A essa altura a humanidade encontrava-se no limiar da Pré-História para a História, por volta de 15000 a 20000 anos passados. Demorei-me propositadamente um pouco mais na caracterização da fase que costumamos chamar de Pré-História, para mostrar como a identidade étnica e cultural é uma realidade em permanente construção e em constante evolução, motivada pelas diversas contingências em que a humanidade como um todo e seus grupos individualmente considerados, são obrigados a passar. E para entender melhor essa dinâmica destacamos alguns fatores mais determinantes que atuam na história.
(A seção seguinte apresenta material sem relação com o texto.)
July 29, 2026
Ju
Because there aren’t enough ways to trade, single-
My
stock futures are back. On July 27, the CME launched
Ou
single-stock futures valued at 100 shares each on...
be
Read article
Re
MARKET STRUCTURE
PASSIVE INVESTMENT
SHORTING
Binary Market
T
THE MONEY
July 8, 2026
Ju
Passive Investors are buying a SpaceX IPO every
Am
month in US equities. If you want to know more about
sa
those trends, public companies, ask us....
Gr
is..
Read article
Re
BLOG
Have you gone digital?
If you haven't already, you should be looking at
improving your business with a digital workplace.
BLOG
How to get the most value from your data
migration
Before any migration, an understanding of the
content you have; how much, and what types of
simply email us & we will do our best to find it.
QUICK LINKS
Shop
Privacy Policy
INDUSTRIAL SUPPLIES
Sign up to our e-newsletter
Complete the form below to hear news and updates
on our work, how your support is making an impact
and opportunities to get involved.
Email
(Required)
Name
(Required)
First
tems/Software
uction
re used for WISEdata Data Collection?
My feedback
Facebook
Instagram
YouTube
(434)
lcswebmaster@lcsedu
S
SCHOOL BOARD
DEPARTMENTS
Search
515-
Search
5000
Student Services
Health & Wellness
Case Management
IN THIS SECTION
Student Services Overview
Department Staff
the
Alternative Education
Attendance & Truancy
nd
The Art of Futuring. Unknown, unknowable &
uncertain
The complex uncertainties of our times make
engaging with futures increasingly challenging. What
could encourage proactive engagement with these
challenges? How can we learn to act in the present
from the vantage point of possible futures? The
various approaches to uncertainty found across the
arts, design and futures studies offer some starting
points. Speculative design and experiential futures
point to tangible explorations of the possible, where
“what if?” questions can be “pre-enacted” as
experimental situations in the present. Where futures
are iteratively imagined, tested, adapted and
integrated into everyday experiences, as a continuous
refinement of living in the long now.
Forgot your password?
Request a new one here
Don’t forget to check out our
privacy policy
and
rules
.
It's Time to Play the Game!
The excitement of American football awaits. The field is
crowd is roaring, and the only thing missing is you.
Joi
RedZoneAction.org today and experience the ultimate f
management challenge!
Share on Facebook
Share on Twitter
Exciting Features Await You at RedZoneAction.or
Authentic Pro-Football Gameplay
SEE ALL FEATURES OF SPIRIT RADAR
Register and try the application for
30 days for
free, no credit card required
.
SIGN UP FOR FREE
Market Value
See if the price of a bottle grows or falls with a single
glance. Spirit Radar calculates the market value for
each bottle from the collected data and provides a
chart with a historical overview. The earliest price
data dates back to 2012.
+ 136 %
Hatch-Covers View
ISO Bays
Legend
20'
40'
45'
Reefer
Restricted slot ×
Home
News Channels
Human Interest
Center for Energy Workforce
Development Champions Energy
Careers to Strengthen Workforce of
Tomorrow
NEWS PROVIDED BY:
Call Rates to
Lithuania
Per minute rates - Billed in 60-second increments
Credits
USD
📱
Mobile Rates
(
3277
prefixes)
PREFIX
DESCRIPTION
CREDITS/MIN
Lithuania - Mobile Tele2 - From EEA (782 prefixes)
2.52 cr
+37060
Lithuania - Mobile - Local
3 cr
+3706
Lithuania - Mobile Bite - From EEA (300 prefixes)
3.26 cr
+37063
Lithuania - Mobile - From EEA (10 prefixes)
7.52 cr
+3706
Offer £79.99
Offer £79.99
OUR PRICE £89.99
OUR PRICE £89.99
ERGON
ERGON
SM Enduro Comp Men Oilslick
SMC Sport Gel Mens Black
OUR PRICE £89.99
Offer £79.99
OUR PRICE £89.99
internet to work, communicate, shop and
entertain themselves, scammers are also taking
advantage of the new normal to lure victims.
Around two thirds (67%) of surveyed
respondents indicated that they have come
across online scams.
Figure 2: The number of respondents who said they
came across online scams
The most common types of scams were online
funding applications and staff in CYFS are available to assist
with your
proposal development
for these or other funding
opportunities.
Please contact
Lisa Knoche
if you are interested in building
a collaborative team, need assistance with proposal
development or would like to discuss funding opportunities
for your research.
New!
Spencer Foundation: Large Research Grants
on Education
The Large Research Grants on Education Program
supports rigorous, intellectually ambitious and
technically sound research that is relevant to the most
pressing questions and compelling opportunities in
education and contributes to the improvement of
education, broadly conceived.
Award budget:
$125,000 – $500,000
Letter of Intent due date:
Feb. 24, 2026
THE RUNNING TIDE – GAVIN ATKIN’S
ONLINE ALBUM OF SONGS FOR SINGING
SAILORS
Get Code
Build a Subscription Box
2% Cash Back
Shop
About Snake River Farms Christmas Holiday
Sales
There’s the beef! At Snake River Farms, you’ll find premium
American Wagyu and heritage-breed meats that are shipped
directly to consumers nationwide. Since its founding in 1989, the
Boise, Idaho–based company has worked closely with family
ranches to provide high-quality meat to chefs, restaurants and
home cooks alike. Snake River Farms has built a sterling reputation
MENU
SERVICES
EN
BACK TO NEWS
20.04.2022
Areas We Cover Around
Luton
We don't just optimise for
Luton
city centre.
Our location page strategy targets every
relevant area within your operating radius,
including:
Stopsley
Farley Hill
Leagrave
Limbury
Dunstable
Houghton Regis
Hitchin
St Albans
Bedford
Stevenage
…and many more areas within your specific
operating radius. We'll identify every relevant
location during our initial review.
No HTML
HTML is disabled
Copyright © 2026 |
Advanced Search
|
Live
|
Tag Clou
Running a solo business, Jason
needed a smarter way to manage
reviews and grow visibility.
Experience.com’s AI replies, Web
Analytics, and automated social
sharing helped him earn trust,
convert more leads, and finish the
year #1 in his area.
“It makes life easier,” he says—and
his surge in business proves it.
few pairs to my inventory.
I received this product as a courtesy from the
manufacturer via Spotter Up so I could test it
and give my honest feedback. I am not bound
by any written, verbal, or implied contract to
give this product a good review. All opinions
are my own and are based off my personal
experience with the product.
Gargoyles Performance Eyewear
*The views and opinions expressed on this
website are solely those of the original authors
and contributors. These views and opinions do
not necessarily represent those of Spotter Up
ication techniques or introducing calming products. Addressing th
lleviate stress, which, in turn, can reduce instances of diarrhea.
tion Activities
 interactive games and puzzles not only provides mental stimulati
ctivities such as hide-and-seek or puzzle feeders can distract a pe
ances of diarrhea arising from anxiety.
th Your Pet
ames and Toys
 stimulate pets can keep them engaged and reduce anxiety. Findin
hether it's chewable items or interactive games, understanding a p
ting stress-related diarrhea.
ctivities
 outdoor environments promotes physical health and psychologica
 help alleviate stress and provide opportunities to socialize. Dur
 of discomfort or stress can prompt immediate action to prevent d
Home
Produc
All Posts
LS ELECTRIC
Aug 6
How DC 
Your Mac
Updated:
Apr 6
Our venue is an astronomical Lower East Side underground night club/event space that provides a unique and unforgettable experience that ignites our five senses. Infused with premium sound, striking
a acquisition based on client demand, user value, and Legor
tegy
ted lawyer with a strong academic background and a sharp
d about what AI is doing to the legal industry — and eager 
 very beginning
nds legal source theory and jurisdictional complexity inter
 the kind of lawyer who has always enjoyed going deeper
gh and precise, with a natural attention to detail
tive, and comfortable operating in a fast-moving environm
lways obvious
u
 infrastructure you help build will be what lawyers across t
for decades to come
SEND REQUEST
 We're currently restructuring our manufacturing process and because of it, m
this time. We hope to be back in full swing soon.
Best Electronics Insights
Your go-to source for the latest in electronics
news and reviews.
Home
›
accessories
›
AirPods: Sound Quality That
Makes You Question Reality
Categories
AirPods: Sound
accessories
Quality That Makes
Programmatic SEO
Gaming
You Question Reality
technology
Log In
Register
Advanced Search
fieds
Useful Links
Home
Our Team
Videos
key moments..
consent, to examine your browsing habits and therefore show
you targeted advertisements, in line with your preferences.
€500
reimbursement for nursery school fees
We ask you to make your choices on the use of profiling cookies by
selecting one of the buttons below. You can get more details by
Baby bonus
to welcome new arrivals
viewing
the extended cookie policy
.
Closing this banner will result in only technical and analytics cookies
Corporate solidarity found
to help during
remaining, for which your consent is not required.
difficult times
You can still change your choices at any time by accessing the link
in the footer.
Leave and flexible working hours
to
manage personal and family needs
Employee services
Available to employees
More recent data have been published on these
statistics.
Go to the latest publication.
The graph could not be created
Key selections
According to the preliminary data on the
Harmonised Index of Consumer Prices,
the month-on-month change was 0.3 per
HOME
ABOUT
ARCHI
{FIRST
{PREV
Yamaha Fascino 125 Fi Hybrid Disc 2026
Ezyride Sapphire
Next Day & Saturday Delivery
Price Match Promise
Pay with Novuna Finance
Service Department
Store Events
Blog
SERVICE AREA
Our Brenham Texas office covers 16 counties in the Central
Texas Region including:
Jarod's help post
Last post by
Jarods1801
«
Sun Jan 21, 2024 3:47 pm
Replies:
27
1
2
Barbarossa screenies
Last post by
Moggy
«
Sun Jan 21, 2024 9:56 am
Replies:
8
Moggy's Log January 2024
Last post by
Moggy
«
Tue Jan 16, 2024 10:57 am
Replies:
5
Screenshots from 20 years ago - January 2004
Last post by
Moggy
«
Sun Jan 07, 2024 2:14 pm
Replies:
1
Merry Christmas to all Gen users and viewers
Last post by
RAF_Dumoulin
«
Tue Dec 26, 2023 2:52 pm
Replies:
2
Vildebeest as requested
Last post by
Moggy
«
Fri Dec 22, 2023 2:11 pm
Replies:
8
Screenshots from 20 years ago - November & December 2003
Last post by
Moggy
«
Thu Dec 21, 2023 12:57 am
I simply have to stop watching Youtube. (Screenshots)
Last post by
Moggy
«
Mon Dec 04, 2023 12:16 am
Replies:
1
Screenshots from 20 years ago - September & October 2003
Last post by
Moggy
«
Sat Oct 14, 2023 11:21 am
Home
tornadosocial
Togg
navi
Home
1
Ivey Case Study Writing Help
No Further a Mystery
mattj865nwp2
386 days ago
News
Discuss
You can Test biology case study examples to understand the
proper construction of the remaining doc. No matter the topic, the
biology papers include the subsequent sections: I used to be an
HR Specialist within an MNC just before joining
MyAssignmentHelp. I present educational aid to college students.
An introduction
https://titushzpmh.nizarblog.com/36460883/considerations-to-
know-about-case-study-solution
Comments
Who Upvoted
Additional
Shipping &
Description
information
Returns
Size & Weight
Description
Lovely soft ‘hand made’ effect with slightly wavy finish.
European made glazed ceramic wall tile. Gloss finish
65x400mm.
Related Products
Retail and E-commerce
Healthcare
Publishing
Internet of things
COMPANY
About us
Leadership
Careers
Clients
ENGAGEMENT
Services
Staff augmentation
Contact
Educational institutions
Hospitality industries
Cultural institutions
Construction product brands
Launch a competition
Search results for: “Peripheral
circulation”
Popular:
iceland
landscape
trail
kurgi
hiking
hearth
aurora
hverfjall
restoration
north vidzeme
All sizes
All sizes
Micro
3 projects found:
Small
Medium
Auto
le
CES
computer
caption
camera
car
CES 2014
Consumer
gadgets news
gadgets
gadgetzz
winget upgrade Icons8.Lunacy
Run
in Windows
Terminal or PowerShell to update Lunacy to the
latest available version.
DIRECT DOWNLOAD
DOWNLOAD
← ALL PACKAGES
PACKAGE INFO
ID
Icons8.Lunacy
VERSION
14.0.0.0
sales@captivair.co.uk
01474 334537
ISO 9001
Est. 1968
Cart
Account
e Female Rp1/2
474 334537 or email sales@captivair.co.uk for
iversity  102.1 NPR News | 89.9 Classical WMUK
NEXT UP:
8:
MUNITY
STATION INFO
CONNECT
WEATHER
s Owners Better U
O mais importante foi, sem dúvida, o fato de o homem distinguir-se e distanciar-se de todas as outras espécies de animais, também dos antropoides, pela “Inteligência Reflexa”. Sob o aspecto físico, anatômico, fisiológico, biogenético e instintivo, o homem tem suas raízes fincadas ontologicamente na Biosfera. Mas distancia-se dela e a ultrapassa de vez pela Inteligência Reflexa, ou pela capacidade de Reflexão. Esta eleva a espécie humana a uma esfera inteiramente nova: a Noosfera como a chamou Teilhard. O potencial dessa novidade é de tal ordem que sobre a Litosfera, a Biosfera e a Hidrosfera, envoltas na atmosfera, alastra-se pela terra, em progressão geométrica, a urdidura da trama da Noosfera. Se a espécie humana tivesse sido apenas mais uma espécie de antropoide, de há muito as leis implacáveis da evolução a teriam varrido do cenário da vida, ou então, reduzida a uma espécie condenada a sobreviver sem grandes perspectivas. Suas mãos não especializadas servem para tudo e, por isso mesmo, não servem para nada de específico. Seus dentes caninos servem para pouca coisa mais do que completar a arcada dentária. Seus sentidos pouco apurados não garantem os alertas e alarmes indispensáveis num entorno no qual, atrás de cada árvore, cada rocha, cada arbusto ou na correnteza dos rios e fundo dos lagos, espreitam ameaças de toda a ordem.